Good lesson. I ought to do something like this at the beginning of the year in March. It brings up a lot of interesting points about English, although I will have to simplify things for my middle school students.
Today I was going to do the Konglish test, but we ran out of time. I put them into groups of 7 or 8 and handed them a sheet of paper with "A, B, C, D" etc., and had them write between 1 and 5 English words that appear in Korean for each letter of the alphabet. It was the last class, and I was pretty liberal with it: S-line, shampoo, sharp were all okay in my book, because they constitute English words appearing in Korean. I gave them 15 minutes, then awarded one point for each word. They got an extra point if it was spelled right. At the end of the class I had the students choose one word from each letter that they thought the other groups didn't come up with, and I awarded extra points if those words were unique.

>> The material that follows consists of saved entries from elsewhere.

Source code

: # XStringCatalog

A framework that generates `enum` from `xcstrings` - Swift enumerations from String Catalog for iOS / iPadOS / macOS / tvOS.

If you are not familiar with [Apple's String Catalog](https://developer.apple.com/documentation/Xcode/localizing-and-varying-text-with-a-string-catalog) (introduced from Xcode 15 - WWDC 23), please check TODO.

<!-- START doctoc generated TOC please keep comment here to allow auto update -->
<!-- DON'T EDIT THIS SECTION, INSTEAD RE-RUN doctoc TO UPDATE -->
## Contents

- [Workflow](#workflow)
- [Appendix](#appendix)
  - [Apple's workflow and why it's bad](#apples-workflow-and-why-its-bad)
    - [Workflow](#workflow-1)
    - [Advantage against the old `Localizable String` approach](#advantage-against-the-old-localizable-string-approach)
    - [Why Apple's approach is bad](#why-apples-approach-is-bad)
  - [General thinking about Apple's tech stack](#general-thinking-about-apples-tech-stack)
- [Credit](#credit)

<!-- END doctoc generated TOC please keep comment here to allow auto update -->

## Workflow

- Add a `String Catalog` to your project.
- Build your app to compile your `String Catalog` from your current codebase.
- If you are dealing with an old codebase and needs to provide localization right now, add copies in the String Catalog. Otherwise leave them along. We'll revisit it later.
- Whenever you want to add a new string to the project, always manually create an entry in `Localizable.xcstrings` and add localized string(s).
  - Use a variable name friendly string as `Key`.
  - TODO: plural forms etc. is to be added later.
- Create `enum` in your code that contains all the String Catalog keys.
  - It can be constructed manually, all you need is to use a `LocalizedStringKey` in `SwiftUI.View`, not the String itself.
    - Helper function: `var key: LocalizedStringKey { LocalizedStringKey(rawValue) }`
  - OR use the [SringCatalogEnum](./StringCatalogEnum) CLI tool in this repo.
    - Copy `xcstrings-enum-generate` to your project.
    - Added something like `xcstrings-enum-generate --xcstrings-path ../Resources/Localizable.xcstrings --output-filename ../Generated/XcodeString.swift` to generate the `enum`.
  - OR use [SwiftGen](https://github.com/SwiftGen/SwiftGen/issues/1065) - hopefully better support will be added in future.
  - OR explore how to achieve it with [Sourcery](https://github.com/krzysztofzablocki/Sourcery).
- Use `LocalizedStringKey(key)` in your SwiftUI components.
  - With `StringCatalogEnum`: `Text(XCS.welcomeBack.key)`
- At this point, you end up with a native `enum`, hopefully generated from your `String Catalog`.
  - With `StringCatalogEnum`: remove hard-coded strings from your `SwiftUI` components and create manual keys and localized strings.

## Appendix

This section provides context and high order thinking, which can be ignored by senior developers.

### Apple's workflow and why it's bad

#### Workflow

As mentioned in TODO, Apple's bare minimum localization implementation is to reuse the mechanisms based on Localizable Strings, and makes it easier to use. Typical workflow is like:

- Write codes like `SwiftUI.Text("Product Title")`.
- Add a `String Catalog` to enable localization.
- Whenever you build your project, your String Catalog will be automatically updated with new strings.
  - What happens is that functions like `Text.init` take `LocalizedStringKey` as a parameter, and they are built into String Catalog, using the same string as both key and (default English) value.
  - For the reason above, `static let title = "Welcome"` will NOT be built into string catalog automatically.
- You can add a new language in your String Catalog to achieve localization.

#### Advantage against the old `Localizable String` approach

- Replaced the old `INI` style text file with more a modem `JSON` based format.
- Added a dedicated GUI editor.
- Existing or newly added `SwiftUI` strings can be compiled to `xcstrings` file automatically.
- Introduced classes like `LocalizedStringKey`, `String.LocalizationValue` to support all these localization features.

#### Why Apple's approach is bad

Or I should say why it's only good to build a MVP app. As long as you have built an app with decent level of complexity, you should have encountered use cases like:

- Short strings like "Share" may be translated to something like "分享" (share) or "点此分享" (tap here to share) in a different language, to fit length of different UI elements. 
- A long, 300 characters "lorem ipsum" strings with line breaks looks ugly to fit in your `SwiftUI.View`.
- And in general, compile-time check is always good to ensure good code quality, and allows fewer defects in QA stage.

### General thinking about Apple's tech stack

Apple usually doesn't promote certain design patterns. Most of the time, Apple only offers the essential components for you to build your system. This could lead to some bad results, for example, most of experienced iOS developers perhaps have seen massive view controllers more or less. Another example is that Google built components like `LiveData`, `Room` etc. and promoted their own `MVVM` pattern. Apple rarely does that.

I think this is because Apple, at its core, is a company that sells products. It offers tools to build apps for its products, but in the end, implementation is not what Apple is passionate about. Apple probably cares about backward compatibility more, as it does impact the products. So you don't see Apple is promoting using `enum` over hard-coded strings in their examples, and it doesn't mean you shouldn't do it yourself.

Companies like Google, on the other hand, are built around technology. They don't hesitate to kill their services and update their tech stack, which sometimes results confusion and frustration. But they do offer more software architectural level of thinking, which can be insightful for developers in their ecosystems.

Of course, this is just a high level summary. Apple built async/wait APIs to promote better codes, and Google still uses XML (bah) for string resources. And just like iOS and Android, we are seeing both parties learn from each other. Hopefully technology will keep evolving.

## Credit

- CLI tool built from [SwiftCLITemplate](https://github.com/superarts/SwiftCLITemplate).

Last night I was bored and so I did the activity myself. I came up with about 350 words that fit in that broad category of English in Korean. It's interesting to see, and to show students, how big of a vocabulary they already have. (If they'd just use those words properly). With more time it'd be great to get into other aspects of your lesson, so I'm gonna try it next semester.
edit: the above doesn't really fit your lesson of teaching the kids the different types of Konglish . . . just thought I'd share.
edit 2: Uploaded the blank A-Z list that I've used.